As the heat cranks up, so do the sounds of summer. Whether you’re cheering at the ballpark, attending a music festival, or simply taking care of your lawn, the decibel level of the great outdoors can have  short-term and long-term effects on your hearing.

Audiologists Kellsie Busho and Danielle Kelsay from the University of Iowa Department of Communication Sciences and Disorders explain what activities put your hearing at greatest risk and provide suggestions to monitor and protect your hearing health.

Kellsie Busho
Kellsie Busho

Q: What are daily habits people can adopt to protect their hearing?

A: Be aware of the level of sounds in your daily life. Similar to how sunscreen can protect your skin, hearing protection and healthy hearing habits can help long term. Easy things people can do include turning down the volume on electronics, keeping hearing protection in an easily accessible spot, and walking away from loud sources of sound.

Q: When do you consider a sound to be too loud?

A: A general rule of thumb is if you can’t understand someone saying your name at arm’s length, the sound is too loud. Another way to determine if environments are too loud is downloading a sound level meter app on your phone. Many free apps can measure the environment and tell you if sounds are potentially damaging. They are not exact, but they give a general idea.

We measure sounds in decibels (dB). The louder the sound, the more dB. When we start to think about potential damage, the magic number is 85 dB. The louder the sound, the less time you should be exposed to that sound.

Q: Are earplugs an effective way to block out noise when attending a concert, sporting event, or mowing the lawn?

You will want to choose a type of hearing protection appropriate for the activity. 

Danielle Kelsay
Danielle Kelsay

For power tools, like a lawn mower, earmuffs that sit over the ears or ear plugs (think yellow foam) are appropriate. They reduce sounds to safer levels.

For concerts and sporting events and people who work in the service industry like restaurants and event venues, there are “filtered” earplugs. These reduce the sounds of the environment but keep the environment sounding more natural. Filtered plugs can either be non-custom or custom molded to fit specifically for your ears.

Q: Is our hearing health threatened more by the volume of sounds or the duration of exposure to loud sounds?

A: Hearing risk depends on both volume and duration. The louder the sound, the less time an individual can be in that environment before potential damage occurs. A little bit goes a long way, too. For example, for every increase of 3 dB, the amount of time safely allowed is cut in half. If the environment is 85 dB, most individuals can be safely exposed for eight hours, but if the sound increases to 88 dB, that safe time is reduced to four hours. 

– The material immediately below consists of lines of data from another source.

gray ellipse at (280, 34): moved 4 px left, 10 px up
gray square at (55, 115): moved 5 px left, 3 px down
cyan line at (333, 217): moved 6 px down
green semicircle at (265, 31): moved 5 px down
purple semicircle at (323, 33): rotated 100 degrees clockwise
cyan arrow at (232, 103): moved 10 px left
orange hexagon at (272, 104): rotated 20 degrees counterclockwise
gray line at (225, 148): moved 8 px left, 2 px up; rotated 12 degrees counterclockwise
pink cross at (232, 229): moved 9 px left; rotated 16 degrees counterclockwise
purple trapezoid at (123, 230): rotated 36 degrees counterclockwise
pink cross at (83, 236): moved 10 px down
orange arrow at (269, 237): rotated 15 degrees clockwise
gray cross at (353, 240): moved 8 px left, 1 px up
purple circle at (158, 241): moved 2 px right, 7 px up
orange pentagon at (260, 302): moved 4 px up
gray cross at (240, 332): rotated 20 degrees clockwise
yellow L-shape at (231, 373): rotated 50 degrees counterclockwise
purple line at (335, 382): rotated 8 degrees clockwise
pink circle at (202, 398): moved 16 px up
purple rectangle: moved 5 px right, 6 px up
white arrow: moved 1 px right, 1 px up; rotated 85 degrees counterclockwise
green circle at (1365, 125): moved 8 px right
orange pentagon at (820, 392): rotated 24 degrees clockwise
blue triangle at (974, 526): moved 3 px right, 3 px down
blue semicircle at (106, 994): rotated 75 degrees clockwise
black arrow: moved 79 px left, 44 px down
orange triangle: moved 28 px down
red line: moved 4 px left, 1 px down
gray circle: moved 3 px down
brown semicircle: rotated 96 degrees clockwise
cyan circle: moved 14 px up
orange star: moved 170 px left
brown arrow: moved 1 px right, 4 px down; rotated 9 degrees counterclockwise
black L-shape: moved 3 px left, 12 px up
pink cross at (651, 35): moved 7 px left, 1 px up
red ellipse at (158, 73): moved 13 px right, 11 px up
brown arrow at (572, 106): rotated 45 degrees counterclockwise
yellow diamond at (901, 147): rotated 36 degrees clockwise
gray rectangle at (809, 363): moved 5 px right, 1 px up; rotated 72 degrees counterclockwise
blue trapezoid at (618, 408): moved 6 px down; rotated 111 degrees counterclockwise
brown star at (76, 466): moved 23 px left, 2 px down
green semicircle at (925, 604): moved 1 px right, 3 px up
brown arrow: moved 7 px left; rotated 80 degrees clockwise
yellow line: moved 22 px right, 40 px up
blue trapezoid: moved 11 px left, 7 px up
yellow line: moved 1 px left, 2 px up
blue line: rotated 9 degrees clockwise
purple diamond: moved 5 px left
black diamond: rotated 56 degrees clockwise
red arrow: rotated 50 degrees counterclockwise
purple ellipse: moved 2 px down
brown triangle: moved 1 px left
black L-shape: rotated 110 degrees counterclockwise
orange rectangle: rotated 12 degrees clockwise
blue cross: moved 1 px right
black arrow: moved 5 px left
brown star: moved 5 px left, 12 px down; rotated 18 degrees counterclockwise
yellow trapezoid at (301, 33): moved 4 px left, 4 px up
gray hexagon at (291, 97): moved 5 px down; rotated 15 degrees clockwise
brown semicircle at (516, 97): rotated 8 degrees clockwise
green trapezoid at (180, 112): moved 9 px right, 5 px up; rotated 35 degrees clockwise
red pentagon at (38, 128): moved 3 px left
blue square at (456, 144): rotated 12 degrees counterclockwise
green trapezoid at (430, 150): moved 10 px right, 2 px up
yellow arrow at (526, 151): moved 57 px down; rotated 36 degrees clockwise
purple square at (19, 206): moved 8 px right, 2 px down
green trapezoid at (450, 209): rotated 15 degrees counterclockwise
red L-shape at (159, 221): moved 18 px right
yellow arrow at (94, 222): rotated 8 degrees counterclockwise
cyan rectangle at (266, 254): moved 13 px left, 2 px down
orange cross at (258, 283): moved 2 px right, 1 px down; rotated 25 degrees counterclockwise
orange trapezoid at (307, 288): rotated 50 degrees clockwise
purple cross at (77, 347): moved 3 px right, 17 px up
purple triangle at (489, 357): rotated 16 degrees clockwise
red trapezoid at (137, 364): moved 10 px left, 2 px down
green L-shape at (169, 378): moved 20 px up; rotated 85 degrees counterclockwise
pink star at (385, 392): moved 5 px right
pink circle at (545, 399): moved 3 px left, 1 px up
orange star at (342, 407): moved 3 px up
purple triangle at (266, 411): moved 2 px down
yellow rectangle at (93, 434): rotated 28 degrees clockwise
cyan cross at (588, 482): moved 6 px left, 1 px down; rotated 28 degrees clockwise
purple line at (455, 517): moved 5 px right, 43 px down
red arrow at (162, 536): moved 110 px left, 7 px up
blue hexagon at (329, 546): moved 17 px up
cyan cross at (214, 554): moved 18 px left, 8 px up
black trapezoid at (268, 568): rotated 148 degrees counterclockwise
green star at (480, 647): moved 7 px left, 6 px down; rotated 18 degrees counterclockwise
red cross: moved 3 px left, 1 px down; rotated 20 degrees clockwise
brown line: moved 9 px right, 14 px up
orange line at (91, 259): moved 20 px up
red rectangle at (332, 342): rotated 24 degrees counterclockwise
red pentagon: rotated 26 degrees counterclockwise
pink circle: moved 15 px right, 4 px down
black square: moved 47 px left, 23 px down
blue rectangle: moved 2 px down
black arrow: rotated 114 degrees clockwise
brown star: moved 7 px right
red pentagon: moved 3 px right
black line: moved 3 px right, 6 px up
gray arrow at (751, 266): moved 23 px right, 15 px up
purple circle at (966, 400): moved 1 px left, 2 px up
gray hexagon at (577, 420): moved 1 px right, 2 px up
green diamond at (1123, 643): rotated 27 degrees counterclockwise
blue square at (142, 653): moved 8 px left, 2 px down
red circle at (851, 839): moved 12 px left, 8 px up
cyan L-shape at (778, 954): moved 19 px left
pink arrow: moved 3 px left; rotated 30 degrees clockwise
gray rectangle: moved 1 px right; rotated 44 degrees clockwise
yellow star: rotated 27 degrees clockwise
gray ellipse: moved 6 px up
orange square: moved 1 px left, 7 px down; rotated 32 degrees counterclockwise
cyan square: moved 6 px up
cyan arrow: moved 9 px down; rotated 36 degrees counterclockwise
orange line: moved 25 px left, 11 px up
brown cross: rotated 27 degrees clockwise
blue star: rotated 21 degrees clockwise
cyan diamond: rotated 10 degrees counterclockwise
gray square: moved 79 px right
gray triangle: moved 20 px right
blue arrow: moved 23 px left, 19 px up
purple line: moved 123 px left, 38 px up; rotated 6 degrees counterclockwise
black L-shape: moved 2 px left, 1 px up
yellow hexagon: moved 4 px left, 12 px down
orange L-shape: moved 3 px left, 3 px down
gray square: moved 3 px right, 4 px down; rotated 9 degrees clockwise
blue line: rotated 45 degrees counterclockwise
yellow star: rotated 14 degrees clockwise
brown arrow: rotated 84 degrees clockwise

Q: What are some signs of gradual hearing loss?

A: Most hearing loss is gradual and may not be apparent right away. Possible signs of hearing loss are asking someone to repeat what they said, tinnitus (hearing a ringing or buzzing sound without the presence of an external source), or turning up the volume on the TV or other device.

Q: How can audiologists help?

A: Audiologists are hearing health care professionals who specialize in the prevention, diagnosis, and treatment of hearing disorders. You can partner with an audiologist to determine an appropriate type of hearing protection for your environments. Audiologists also can help establish your baseline hearing levels and monitor hearing abilities over time and, if needed, provide rehabilitation options, like hearing aids.